The task: Could you write out the listing below again with every "Defined in" changed to "Declared in", keeping everything else the same and leaving out the pictures?

Entries provided:
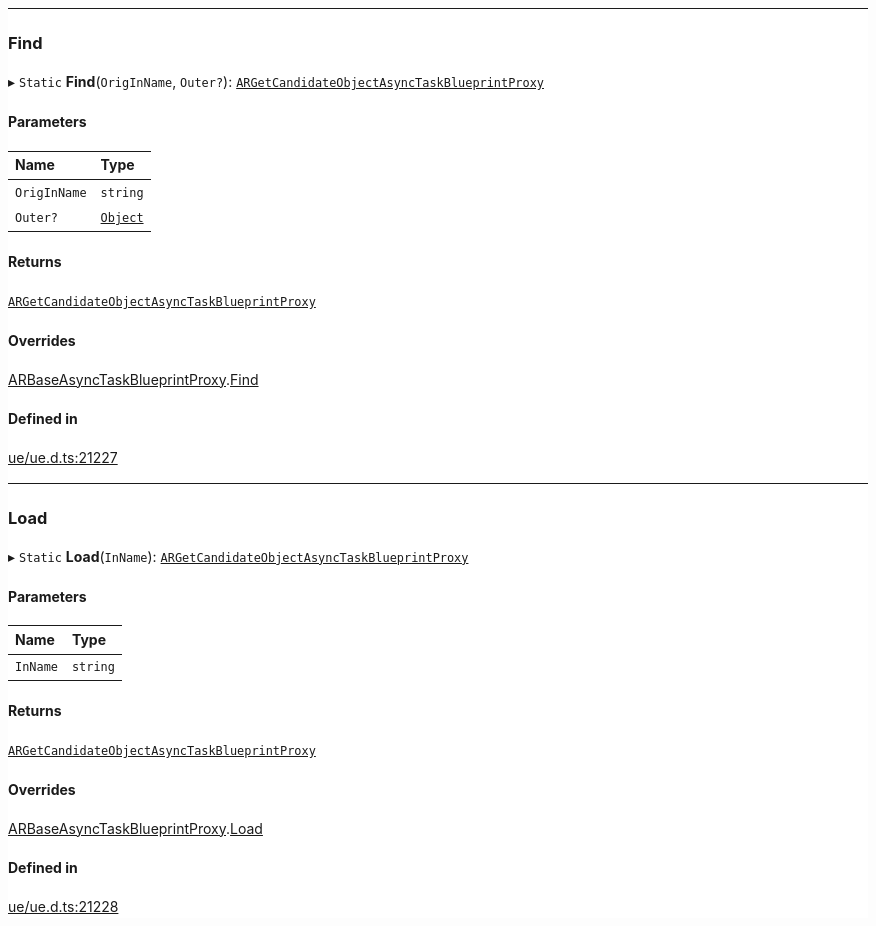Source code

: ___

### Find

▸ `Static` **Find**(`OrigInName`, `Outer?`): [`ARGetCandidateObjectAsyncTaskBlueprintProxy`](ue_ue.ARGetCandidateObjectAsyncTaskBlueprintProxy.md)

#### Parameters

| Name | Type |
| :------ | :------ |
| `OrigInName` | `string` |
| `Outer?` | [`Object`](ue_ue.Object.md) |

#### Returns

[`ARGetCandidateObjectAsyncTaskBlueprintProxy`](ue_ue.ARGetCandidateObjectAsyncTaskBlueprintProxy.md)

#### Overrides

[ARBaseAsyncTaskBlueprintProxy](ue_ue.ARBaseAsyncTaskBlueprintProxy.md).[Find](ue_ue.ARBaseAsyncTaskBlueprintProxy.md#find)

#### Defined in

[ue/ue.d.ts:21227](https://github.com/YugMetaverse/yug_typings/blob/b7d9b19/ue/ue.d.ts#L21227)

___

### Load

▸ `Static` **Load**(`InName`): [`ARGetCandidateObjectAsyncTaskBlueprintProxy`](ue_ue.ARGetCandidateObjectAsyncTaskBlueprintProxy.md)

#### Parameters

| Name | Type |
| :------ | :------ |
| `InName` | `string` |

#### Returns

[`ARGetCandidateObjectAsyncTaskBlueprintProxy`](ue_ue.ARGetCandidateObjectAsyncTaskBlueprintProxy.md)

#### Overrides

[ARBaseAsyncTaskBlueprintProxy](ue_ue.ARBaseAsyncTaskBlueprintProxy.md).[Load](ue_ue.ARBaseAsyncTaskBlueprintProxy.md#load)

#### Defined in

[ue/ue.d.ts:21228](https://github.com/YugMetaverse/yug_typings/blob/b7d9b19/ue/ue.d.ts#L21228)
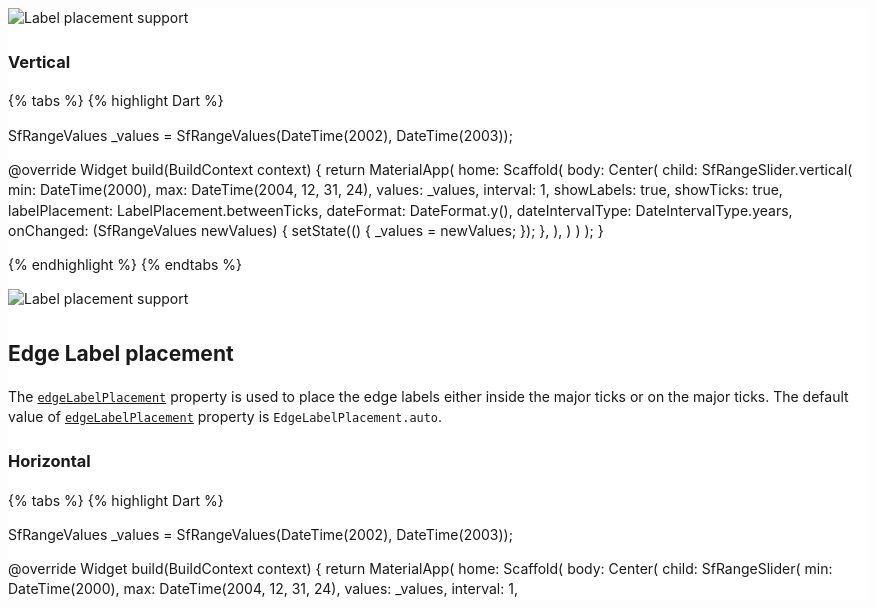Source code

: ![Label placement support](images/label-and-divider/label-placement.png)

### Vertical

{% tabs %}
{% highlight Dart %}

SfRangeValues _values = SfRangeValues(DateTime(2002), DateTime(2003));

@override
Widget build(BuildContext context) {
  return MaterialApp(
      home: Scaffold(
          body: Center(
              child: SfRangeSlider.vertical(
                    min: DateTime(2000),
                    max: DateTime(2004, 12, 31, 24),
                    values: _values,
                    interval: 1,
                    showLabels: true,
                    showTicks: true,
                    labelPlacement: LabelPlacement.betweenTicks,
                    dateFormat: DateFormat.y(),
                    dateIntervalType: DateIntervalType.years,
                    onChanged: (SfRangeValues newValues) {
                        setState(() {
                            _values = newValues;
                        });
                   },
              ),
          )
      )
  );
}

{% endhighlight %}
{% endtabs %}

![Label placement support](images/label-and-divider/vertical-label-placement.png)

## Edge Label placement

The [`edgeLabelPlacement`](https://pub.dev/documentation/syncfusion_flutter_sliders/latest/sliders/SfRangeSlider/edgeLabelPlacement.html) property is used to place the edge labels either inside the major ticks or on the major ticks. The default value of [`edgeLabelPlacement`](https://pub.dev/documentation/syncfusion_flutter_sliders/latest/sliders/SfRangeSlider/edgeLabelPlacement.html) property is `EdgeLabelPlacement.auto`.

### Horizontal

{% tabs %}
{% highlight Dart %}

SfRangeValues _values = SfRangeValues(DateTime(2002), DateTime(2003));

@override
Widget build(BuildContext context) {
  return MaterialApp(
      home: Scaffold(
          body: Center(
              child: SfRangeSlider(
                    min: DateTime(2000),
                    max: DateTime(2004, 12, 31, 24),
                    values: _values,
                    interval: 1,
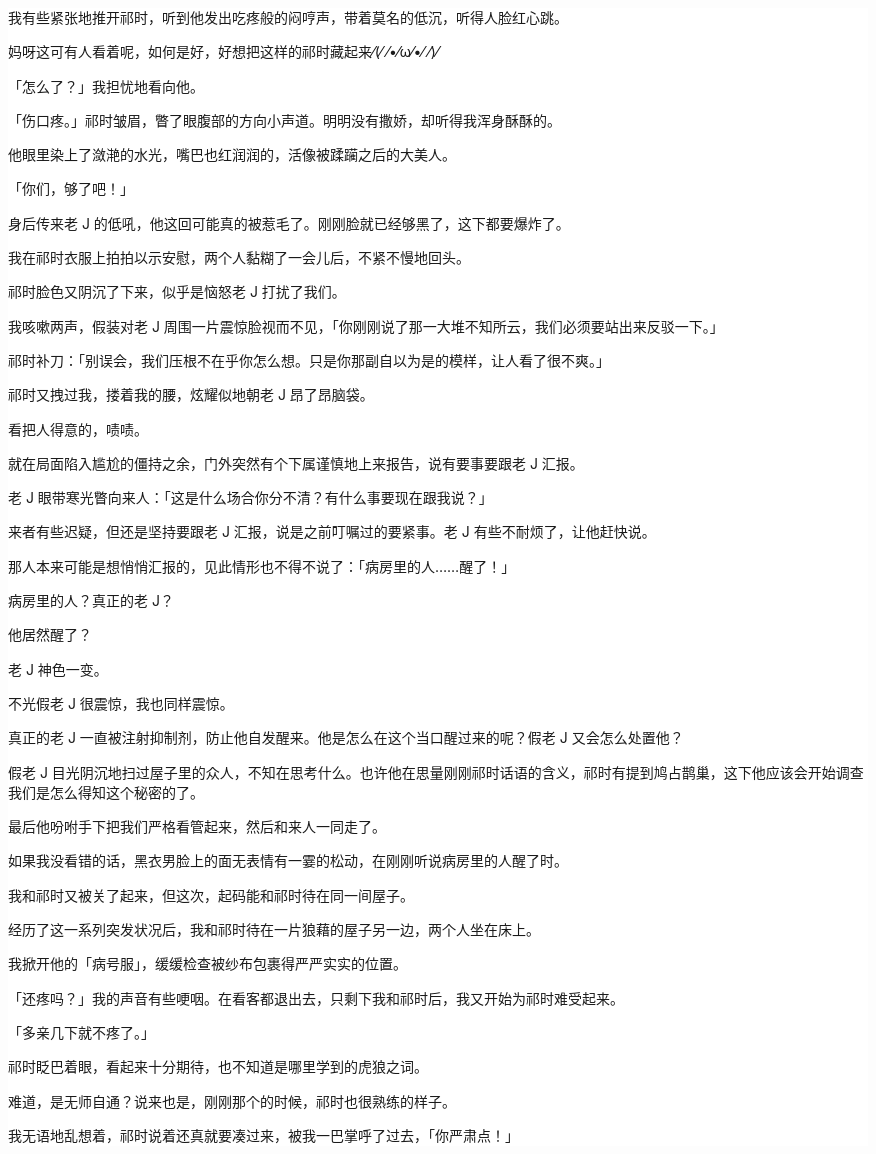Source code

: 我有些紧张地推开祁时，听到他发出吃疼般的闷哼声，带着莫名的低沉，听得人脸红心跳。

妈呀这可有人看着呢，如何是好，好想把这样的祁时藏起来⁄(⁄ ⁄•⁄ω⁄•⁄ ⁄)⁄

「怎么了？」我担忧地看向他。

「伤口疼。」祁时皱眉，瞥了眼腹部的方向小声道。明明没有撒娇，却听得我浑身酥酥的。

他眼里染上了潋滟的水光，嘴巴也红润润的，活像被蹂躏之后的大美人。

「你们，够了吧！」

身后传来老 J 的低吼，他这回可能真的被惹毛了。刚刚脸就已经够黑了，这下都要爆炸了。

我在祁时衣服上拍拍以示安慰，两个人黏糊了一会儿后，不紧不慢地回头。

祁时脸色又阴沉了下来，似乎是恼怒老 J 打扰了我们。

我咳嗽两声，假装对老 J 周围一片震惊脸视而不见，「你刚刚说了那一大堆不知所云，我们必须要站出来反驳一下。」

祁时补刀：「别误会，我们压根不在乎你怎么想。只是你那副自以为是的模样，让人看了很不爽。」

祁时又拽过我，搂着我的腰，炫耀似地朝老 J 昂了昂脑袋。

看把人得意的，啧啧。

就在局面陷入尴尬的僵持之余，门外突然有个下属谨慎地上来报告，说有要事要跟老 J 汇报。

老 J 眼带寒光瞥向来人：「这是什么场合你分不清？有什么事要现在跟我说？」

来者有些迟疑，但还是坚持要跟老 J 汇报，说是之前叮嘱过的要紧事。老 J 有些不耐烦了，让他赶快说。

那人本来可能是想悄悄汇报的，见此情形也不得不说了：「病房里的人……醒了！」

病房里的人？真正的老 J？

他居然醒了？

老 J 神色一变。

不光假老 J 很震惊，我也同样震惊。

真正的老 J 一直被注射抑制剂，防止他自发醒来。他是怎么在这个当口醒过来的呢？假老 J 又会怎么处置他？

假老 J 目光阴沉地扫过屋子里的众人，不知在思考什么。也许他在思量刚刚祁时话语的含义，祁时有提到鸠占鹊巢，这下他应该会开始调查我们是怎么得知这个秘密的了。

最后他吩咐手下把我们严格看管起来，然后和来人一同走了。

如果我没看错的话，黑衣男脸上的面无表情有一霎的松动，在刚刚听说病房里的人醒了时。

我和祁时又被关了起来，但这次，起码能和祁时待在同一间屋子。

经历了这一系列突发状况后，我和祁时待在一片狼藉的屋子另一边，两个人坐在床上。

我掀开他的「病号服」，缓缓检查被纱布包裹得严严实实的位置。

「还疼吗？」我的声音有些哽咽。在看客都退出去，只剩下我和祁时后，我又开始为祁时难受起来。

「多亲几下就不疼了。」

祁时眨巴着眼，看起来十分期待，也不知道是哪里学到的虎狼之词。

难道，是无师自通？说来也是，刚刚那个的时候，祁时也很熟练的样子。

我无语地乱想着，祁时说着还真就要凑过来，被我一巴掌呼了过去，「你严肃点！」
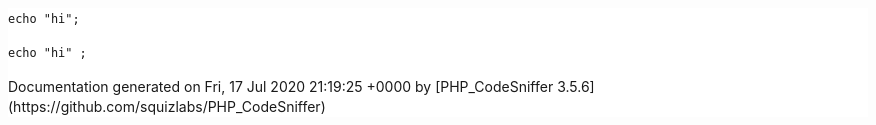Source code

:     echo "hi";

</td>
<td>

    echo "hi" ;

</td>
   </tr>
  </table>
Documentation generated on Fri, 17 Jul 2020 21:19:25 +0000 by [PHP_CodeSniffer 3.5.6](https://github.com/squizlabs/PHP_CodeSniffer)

Task result:
Source code

: ___

### Find

▸ `Static` **Find**(`OrigInName`, `Outer?`): [`ARGetCandidateObjectAsyncTaskBlueprintProxy`](ue_ue.ARGetCandidateObjectAsyncTaskBlueprintProxy.md)

#### Parameters

| Name | Type |
| :------ | :------ |
| `OrigInName` | `string` |
| `Outer?` | [`Object`](ue_ue.Object.md) |

#### Returns

[`ARGetCandidateObjectAsyncTaskBlueprintProxy`](ue_ue.ARGetCandidateObjectAsyncTaskBlueprintProxy.md)

#### Overrides

[ARBaseAsyncTaskBlueprintProxy](ue_ue.ARBaseAsyncTaskBlueprintProxy.md).[Find](ue_ue.ARBaseAsyncTaskBlueprintProxy.md#find)

#### Declared in

[ue/ue.d.ts:21227](https://github.com/YugMetaverse/yug_typings/blob/b7d9b19/ue/ue.d.ts#L21227)

___

### Load

▸ `Static` **Load**(`InName`): [`ARGetCandidateObjectAsyncTaskBlueprintProxy`](ue_ue.ARGetCandidateObjectAsyncTaskBlueprintProxy.md)

#### Parameters

| Name | Type |
| :------ | :------ |
| `InName` | `string` |

#### Returns

[`ARGetCandidateObjectAsyncTaskBlueprintProxy`](ue_ue.ARGetCandidateObjectAsyncTaskBlueprintProxy.md)

#### Overrides

[ARBaseAsyncTaskBlueprintProxy](ue_ue.ARBaseAsyncTaskBlueprintProxy.md).[Load](ue_ue.ARBaseAsyncTaskBlueprintProxy.md#load)

#### Declared in

[ue/ue.d.ts:21228](https://github.com/YugMetaverse/yug_typings/blob/b7d9b19/ue/ue.d.ts#L21228)
Source code

: ![Label placement support](images/label-and-divider/label-placement.png)

### Vertical

{% tabs %}
{% highlight Dart %}

SfRangeValues _values = SfRangeValues(DateTime(2002), DateTime(2003));

@override
Widget build(BuildContext context) {
  return MaterialApp(
      home: Scaffold(
          body: Center(
              child: SfRangeSlider.vertical(
                    min: DateTime(2000),
                    max: DateTime(2004, 12, 31, 24),
                    values: _values,
                    interval: 1,
                    showLabels: true,
                    showTicks: true,
                    labelPlacement: LabelPlacement.betweenTicks,
                    dateFormat: DateFormat.y(),
                    dateIntervalType: DateIntervalType.years,
                    onChanged: (SfRangeValues newValues) {
                        setState(() {
                            _values = newValues;
                        });
                   },
              ),
          )
      )
  );
}

{% endhighlight %}
{% endtabs %}

![Label placement support](images/label-and-divider/vertical-label-placement.png)

## Edge Label placement

The [`edgeLabelPlacement`](https://pub.dev/documentation/syncfusion_flutter_sliders/latest/sliders/SfRangeSlider/edgeLabelPlacement.html) property is used to place the edge labels either inside the major ticks or on the major ticks. The default value of [`edgeLabelPlacement`](https://pub.dev/documentation/syncfusion_flutter_sliders/latest/sliders/SfRangeSlider/edgeLabelPlacement.html) property is `EdgeLabelPlacement.auto`.

### Horizontal

{% tabs %}
{% highlight Dart %}

SfRangeValues _values = SfRangeValues(DateTime(2002), DateTime(2003));

@override
Widget build(BuildContext context) {
  return MaterialApp(
      home: Scaffold(
          body: Center(
              child: SfRangeSlider(
                    min: DateTime(2000),
                    max: DateTime(2004, 12, 31, 24),
                    values: _values,
                    interval: 1,
Source code

: 我有些紧张地推开祁时，听到他发出吃疼般的闷哼声，带着莫名的低沉，听得人脸红心跳。

妈呀这可有人看着呢，如何是好，好想把这样的祁时藏起来⁄(⁄ ⁄•⁄ω⁄•⁄ ⁄)⁄

「怎么了？」我担忧地看向他。

「伤口疼。」祁时皱眉，瞥了眼腹部的方向小声道。明明没有撒娇，却听得我浑身酥酥的。

他眼里染上了潋滟的水光，嘴巴也红润润的，活像被蹂躏之后的大美人。

「你们，够了吧！」

身后传来老 J 的低吼，他这回可能真的被惹毛了。刚刚脸就已经够黑了，这下都要爆炸了。

我在祁时衣服上拍拍以示安慰，两个人黏糊了一会儿后，不紧不慢地回头。

祁时脸色又阴沉了下来，似乎是恼怒老 J 打扰了我们。

我咳嗽两声，假装对老 J 周围一片震惊脸视而不见，「你刚刚说了那一大堆不知所云，我们必须要站出来反驳一下。」

祁时补刀：「别误会，我们压根不在乎你怎么想。只是你那副自以为是的模样，让人看了很不爽。」

祁时又拽过我，搂着我的腰，炫耀似地朝老 J 昂了昂脑袋。

看把人得意的，啧啧。

就在局面陷入尴尬的僵持之余，门外突然有个下属谨慎地上来报告，说有要事要跟老 J 汇报。

老 J 眼带寒光瞥向来人：「这是什么场合你分不清？有什么事要现在跟我说？」

来者有些迟疑，但还是坚持要跟老 J 汇报，说是之前叮嘱过的要紧事。老 J 有些不耐烦了，让他赶快说。

那人本来可能是想悄悄汇报的，见此情形也不得不说了：「病房里的人……醒了！」

病房里的人？真正的老 J？

他居然醒了？

老 J 神色一变。

不光假老 J 很震惊，我也同样震惊。

真正的老 J 一直被注射抑制剂，防止他自发醒来。他是怎么在这个当口醒过来的呢？假老 J 又会怎么处置他？

假老 J 目光阴沉地扫过屋子里的众人，不知在思考什么。也许他在思量刚刚祁时话语的含义，祁时有提到鸠占鹊巢，这下他应该会开始调查我们是怎么得知这个秘密的了。

最后他吩咐手下把我们严格看管起来，然后和来人一同走了。

如果我没看错的话，黑衣男脸上的面无表情有一霎的松动，在刚刚听说病房里的人醒了时。

我和祁时又被关了起来，但这次，起码能和祁时待在同一间屋子。

经历了这一系列突发状况后，我和祁时待在一片狼藉的屋子另一边，两个人坐在床上。

我掀开他的「病号服」，缓缓检查被纱布包裹得严严实实的位置。

「还疼吗？」我的声音有些哽咽。在看客都退出去，只剩下我和祁时后，我又开始为祁时难受起来。

「多亲几下就不疼了。」

祁时眨巴着眼，看起来十分期待，也不知道是哪里学到的虎狼之词。

难道，是无师自通？说来也是，刚刚那个的时候，祁时也很熟练的样子。

我无语地乱想着，祁时说着还真就要凑过来，被我一巴掌呼了过去，「你严肃点！」
Source code

:     echo "hi";

</td>
<td>

    echo "hi" ;

</td>
   </tr>
  </table>
Documentation generated on Fri, 17 Jul 2020 21:19:25 +0000 by [PHP_CodeSniffer 3.5.6](https://github.com/squizlabs/PHP_CodeSniffer)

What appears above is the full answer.